Zonder afspraken gaat het (al lang) niet
Vorming van een kabinet dat in staat is te regeren. Dat is het doel van iedere kabinetsformatie. Om dat te bereiken zijn er twee opties: partijen sluiten vóór de verkiezingen een verbond, dat na een verkiezingszege met een meerderheidskabinet kan gaan regeren. Of partijen maken na de verkiezingen afspraken over parlementaire steun (desnoods 'gedoogsteun') aan het kabinetsbeleid.
Coalitievorming vóór de verkiezingen kwam weinig voor. In 1888 sloten twee 'partijen' (de rechterzijde: Katholieken1 en ARP2) vóór de verkiezingen een stembusakkoord ('de Coalitie'), dat een meerderheid behaalde (53 van de 100 zetels). Zij hadden gezamenlijke doelen en die kwamen in het programma. De ARP'er Mackay3 kon daarna volstaan met het zoeken van acht ministers. Nadat zich in 1894 in de ARP onder leiding van De Savornin Lohman4 een splitsing had voorgedaan en er later nog twee kleine protestantse partijen waren ontstaan1), moest na de verkiezingswinst van de Coalitie in 1901 wel eerst worden onderhandeld.
Vanuit de katholieke fractie werd een onderhandelingsdelegatie afgevaardigd naar formateur en ARP-fractievoorzitter Kuyper5 en zij bereikten spoedig overeenstemming over het programma. Ook met Lohmans fractie werden afspraken gemaakt. Hij deelde Kuyper mee zich niet te willen binden, maar zegde wel loyale steun toe. 'Persoonlijke consideratiën' zouden op de achtergrond worden gesteld. Lohman had tevoren daarover zijn fractie gepolst en die had daarmee ingestemd. Het programma bevatte de hoofdlijnen van het (christelijke) beleid, maar er werd bijvoorbeeld ook afgesproken dat er geen voorstellen tot verdere kiesrechtuitbreiding zouden komen. Bovendien werd vastgelegd dat er goed overleg tussen fracties en kabinet zou plaatsvinden en dat voorkomen moest worden dat een van de partijen 'noodeloos' van het kabinet zou vervreemden2).

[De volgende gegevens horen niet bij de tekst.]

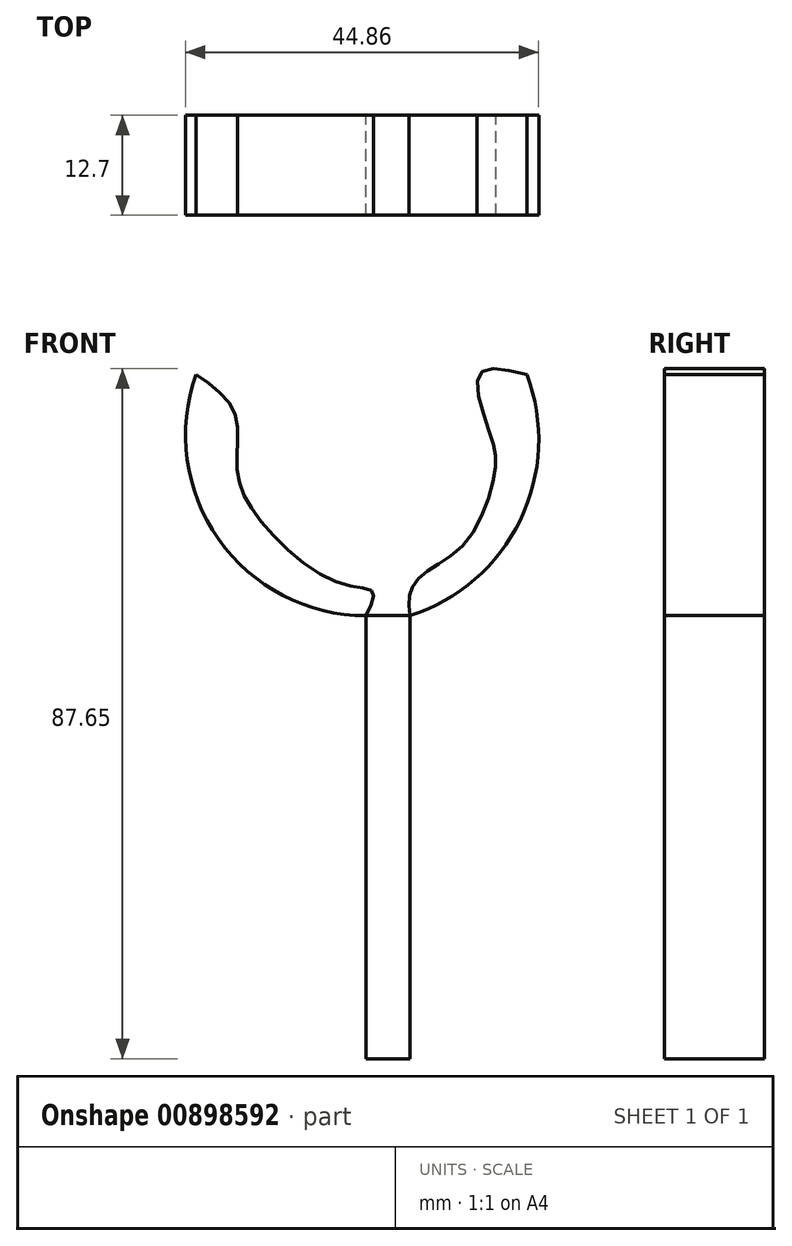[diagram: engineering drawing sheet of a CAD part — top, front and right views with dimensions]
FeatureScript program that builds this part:
annotation { "Feature Type Name" : "Feature", "Feature Type Description" : "" }
export const myFeature = defineFeature(function(context is Context, id is Id, definition is map)
    precondition{}
    {
        {
            var Q0;
            Q0=qCreatedBy(makeId("Front.planeOp"),FACE);
            var sketch = newSketch(context, id + "F0", { "sketchPlane" : qUnion([Q0])});
            skLineSegment(sketch, "E0.bottom", {"start": v(-5.61, 0) * mm, "end": v(0, 0) * mm});
            skLineSegment(sketch, "E0.top", {"start": v(-5.61, -56.27) * mm, "end": v(0, -56.27) * mm});
            skLineSegment(sketch, "E0.left", {"start": v(-5.61, 0) * mm, "end": v(-5.61, -56.27) * mm});
            skLineSegment(sketch, "E0.right", {"start": v(0, 0) * mm, "end": v(0, -56.27) * mm});
            skArc(sketch, "E1", {"start": v(-27.2, 30.65) * mm, "mid": v(-24.36, 9.73) * mm, "end": v(-5.61, 0) * mm});
            skArc(sketch, "E2", {"start": v(0, 0) * mm, "mid": v(13.98, 12.15) * mm, "end": v(14.82, 30.65) * mm});
            skFitSpline(sketch, "E3", {"points": [v(-27.2, 30.65) * mm, v(-22.3, 25.76) * mm, v(-22.02, 18.85) * mm, v(-19.14, 12.23) * mm, v(-9.07, 4.17) * mm, v(-4.75, 3.02) * mm, v(-5.61, 0) * mm], "startDerivative": vector(36.51, -25.23) * mm, "endDerivative": vector(-16.04, -31.88) * mm});
            skFitSpline(sketch, "E4", {"points": [v(14.82, 30.65) * mm, v(8.78, 30.65) * mm, v(10.22, 22.93) * mm, v(10.8, 18.56) * mm, v(7.34, 9.64) * mm, v(2.16, 5.61) * mm, v(0, 3.02) * mm, v(0, 0) * mm], "startDerivative": vector(-53.3, 12.8) * mm, "endDerivative": vector(4.09, -30) * mm});
            skSolve(sketch);
        }
        {
            var Q0;
            Q0 = qSketchRegion(id + "F0", true);
            extrude(context, id + "F1", {"entities" : qUnion([Q0]), "depth" : 12.7 * mm, "offsetDistance" : 25.4 * mm});
        }
    });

Na invoering van de evenredige vertegenwoordiging6 kwam er een langdurig overwicht van 'rechts' (inclusief de CHU7). Gezamenlijke strijdpunten, zoals steun aan het bijzonder onderwijs, sociale zekerheid zonder staatspensioen en handhaving van christelijke waarden zoals zondagsrust en tegengaan van echtscheiding, vormden de basis van het beleid van diverse kabinetten in het Interbellum. Wederom werden afspraken gemaakt met fracties en vond er geregeld overleg plaats tussen kabinet en die geestverwante fracties. Omdat er ook de nodige onderlinge geschilpunten waren, met name tussen katholieken en christelijk-historischen, verliep de samenwerking niettemin vaak moeizaam en waren er toch geregeld crises. Uiteindelijk zou de coalitie in 1939 uiteenvallen.
Na 1945 veranderde het beeld, want hoewel de drie christelijke partijen (zelfs tot 1967) hun meerderheid behielden, werd lang gestreefd naar bredere kabinetten. De twee grootste partijen, KVP8 en PvdA, vormden in de tijd van wederopbouw en economisch herstel daarvan de kern. In 1946 kwam er een nogal gedetailleerd regeringsprogramma. Verder spraken de fractievoorzitters Romme9 en Van der Goes van Naters10 af geregeld te overleggen, vooral om de kans op conflicten te verminderen. Al in 1946 had premier Beel11 (KVP) zich overigens beklaagd over de monistische tendensen in de PvdA. Hoewel bij formaties tussen 1948 en 1959 formeel alleen de fractievoorzitters zich bonden, betekende dat toch dat er veel minder sprake was van dualisme dan vaak wordt verondersteld. De sterke positie van fractievoorzitters bond feitelijk tevens de overige fractieleden. Dat regeringsfracties tegen het kabinetsbeleid ingingen, kwam weinig voor, en zeker niet als het kabinet zich daartegen verzette.
In tijden van herstel en economische bloei (tot begin jaren zeventig) was de kans op conflicten kleiner dan in de periode daarna (vanaf 1977) toen er steeds meer noodzaak kwam tot bezuinigingen en hervorming. Hechtere regeerakkoorden en geregeld coalitieoverleg waren daarvan het gevolg. Er waren kabinetsperiodes die een lossere band met fracties kenden, maar dat was steeds uit nood en het betekende tevens altijd geringere regeerkracht.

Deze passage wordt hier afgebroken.